One of the most basic questions that people ask when they’re looking at a balance sheet is: What’s the difference between revenue and profit? Put plainly, revenue is all income before expenses, while profit is the bottom line.
There is one little trick to assessing revenue. All revenue comes from a company’s core business, not investments or subsidiaries. So a landscaping company, for example, can consider every dime that it makes from landscaping to be revenue, while everything that the business brings in from investments is not. Aside from that caveat, all income is revenue.
Profit is a little bit more complicated than revenue. It’s all revenue minus expenses.
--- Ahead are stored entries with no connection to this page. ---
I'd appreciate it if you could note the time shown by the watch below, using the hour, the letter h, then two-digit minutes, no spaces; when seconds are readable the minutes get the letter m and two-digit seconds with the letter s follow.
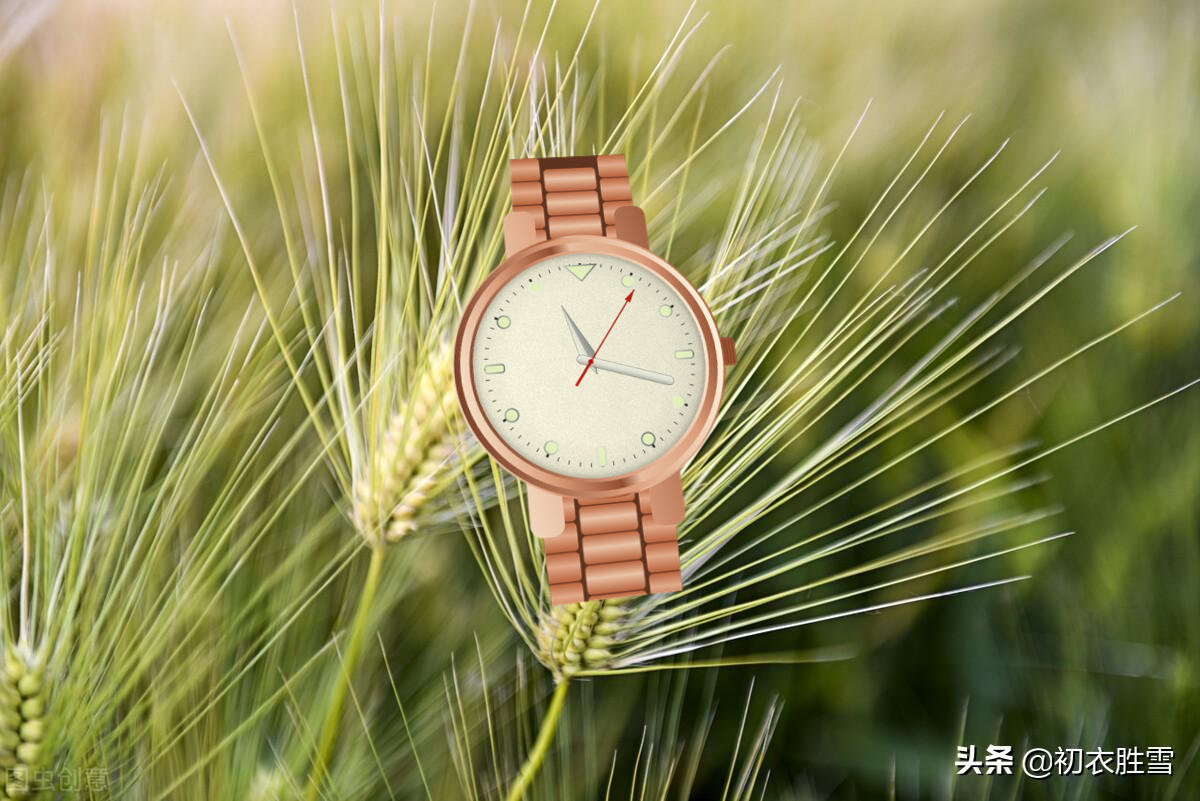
11h18m06s
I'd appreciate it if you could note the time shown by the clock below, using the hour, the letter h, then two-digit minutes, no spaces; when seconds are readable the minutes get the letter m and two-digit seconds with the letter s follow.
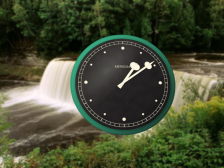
1h09
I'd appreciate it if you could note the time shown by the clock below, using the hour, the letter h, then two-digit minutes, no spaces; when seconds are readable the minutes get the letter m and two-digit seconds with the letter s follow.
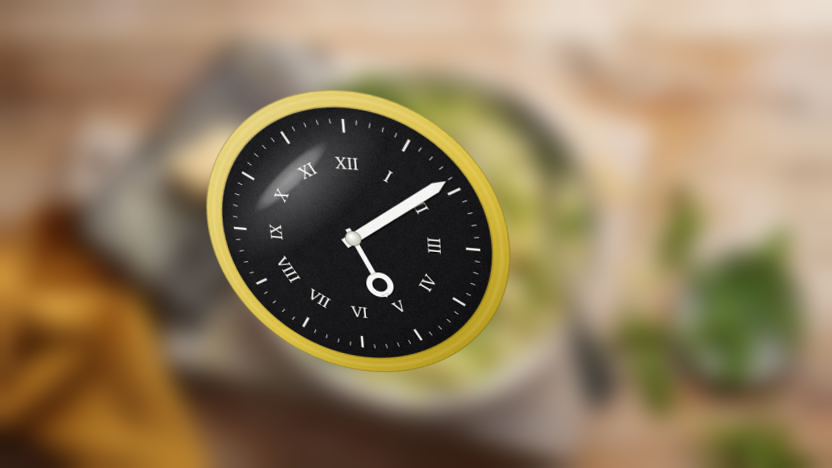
5h09
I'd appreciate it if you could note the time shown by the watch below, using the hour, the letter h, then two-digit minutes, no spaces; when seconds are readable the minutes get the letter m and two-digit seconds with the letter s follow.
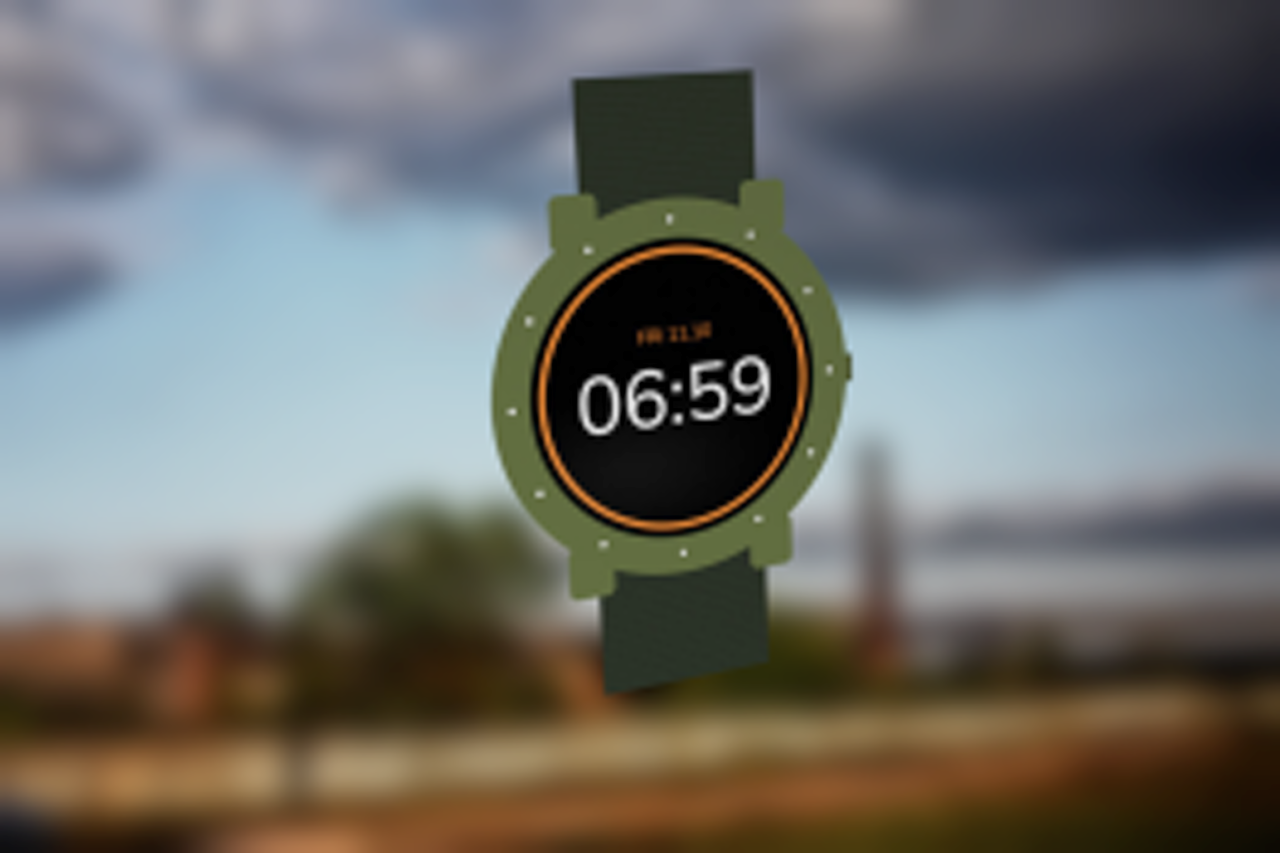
6h59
That means that everything a company brings in from its core business, minus everything that a company pays to stay in business, is profit. Profit either goes directly to the business operator, stays in an account used for further business, or is used to pay shareholders. It all depends on what sort of business we’re talking about.
There is also operating profit to consider. Operating profit is all revenue minus the cost of goods sold. In a retail business, this distinction is a very important one, while in a service business it becomes less so.
Real profit, as opposed to operating profit, is calculated by looking at the total revenue minus all fixed costs. This is an important distinction, because many costs aren’t fixed. Some examples of fixed costs include insurance, payroll, rent, and utilities.
The Profit Margin
Once you understand the difference between revenue and profit, you can put that knowledge to work by figuring out the profit margin for a business. The profit margin is profits divided by revenues, and it gives a good look at what the overall operating costs of a business are. For example, in a business with $60,000 in quarterly revenues and $22,000 in quarterly profits, the profit margin can be calculated to be 36.6%. That’s 22,000/60,000 = 0.366.
The profit margin is important, because it tells investors and businessmen how much profit they make per dollar of revenue. In our example, for every dollar in revenue the company makes $0.36 in profit.
Revenue vs Profit
So, as you can see, the difference between revenue and profit is an easy distinction to make. As long as you keep in mind that revenue only comes from a core business, and profit has multiple definitions. Although we didn’t cover operating profit in-depth, the difference between operating profit and total profit is an important one. Just like the difference between revenues and investment income is key.
Different types of business can have vastly different profit margins, depending on a variety of factors. Some businesses count on making a lot of revenue for an acceptable profit margin, while others make high amounts of profit on relatively little revenue. This is the difference between high-margin and low-margin businesses.
While it might seem like every business should be a high-margin business in order to be healthy, the fact is that revenue and profit are more complex than that. Still, just knowing the definition of the terms and how they apply can be a huge benefit whether you’re looking after your own business, or looking at investment information.